Performance#

Review performance benchmarks, memory requirements, and scaling characteristics for NIM for BMD.

Benchmark Metric#

The primary benchmark metric is the average time per molecular dynamics (MD) step per atom:

\[P = T / (N \times S)\]

P: Time per step per atom
T: Total wall-clock time
N: Number of atoms
S: Number of simulation steps

This metric normalizes performance across system sizes and facilitates throughput comparison.

Batch Size Estimation#

At startup, NIM for BMD automatically estimates the optimal batch size for each GPU by running benchmark calculations with representative structures.

Performance Results#

The following benchmarks use the MACE-MPA-0 model for NVT simulations.

GPU	Time per Atom (μs/atom/step)	Estimated Batch Size (Atoms)
RTX 6000 Ada	7.34	~40,000
B200	2.16	~198,000
H100	3.02	~82,000
A100	6.65	~65,000
L40S	6.17	~48,000

Note

Performance varies based on system size, model type, ensemble, and save interval. Choose a representative dataset (for example, bulk crystals or isolated molecules) when estimating throughput for your specific workload.

Model Characteristics#

Different machine learning interatomic potential (MLIP) models exhibit varying computational characteristics. MACE is the default, bundled model. TensorNet and AIMNet2 generally offer faster inference and lower memory usage.

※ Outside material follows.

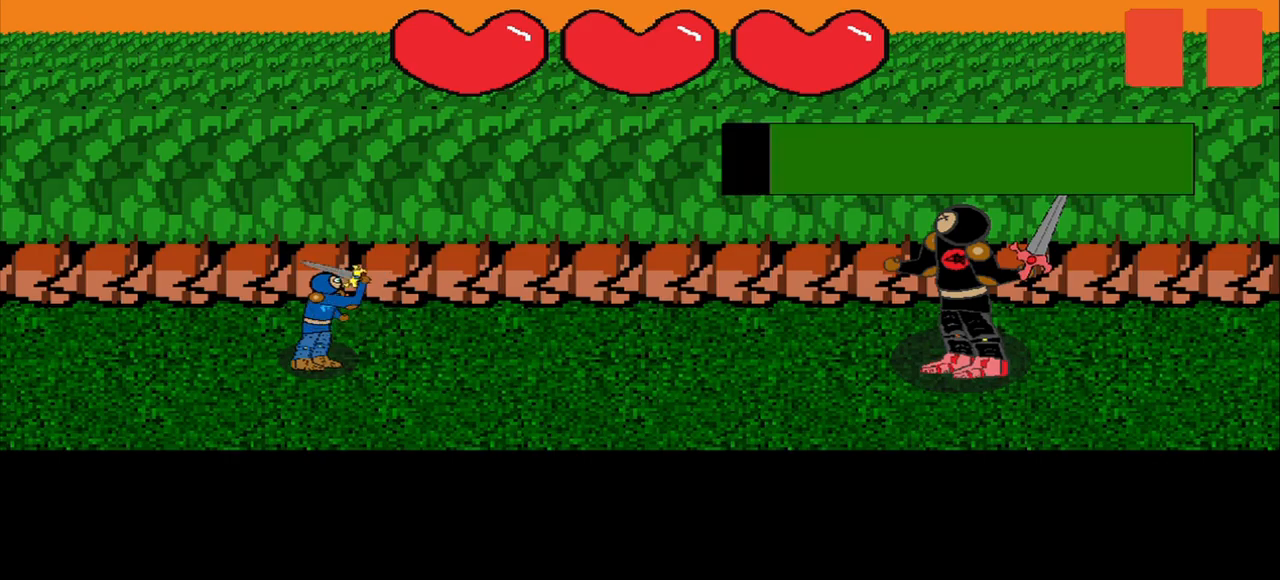
{"buttons": [], "right_stick": "center", "events": []}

Model	Relative Speed	Memory Usage	Recommended Use Case
MACE	Fast	Moderate	General inorganic solids
TensorNet	Faster	Low	General inorganic solids
AIMNet2	Faster	Low	Organic molecular systems

Ensemble Characteristics#

Different ensembles introduce varying computational overhead.

Ensemble	Relative Speed	Notes
NVE	Fastest	No thermostat or barostat overhead.
NVT	~5% slower than NVE	Langevin thermostat adds random forces.
NPT	~10% to 20% slower than NVT	Monte Carlo barostat attempts cell moves.

Scaling Considerations#

System size: Larger systems typically achieve better GPU utilization, which improves time-per-atom efficiency.
Multi-GPU: The NIM automatically distributes work across all available GPUs.
Trajectory output: High-frequency trajectory saving (a small save_interval) can cause an I/O bottleneck during fast simulations.
Barostat frequency: For NPT simulations, barostat_every controls the frequency of cell move attempts. Higher values reduce overhead.

Memory Requirements#

Memory usage scales with the system size. The following approximate values apply to MACE models:

System Size	Approximate GPU Memory
1,000 atoms	~2 GB
10,000 atoms	~12 GB
50,000 atoms	~50 GB
100,000 atoms	~100 GB

Note

Memory requirements vary based on model architecture, cell size, neighbor list size, and system density.

Benchmark Environment#

Parameter	Value
Container Version	`1.0.0`
Model	MACE-MPA-0 (default, auto-downloaded)
Ensemble	NVT, temperature=300K
PBC	Enabled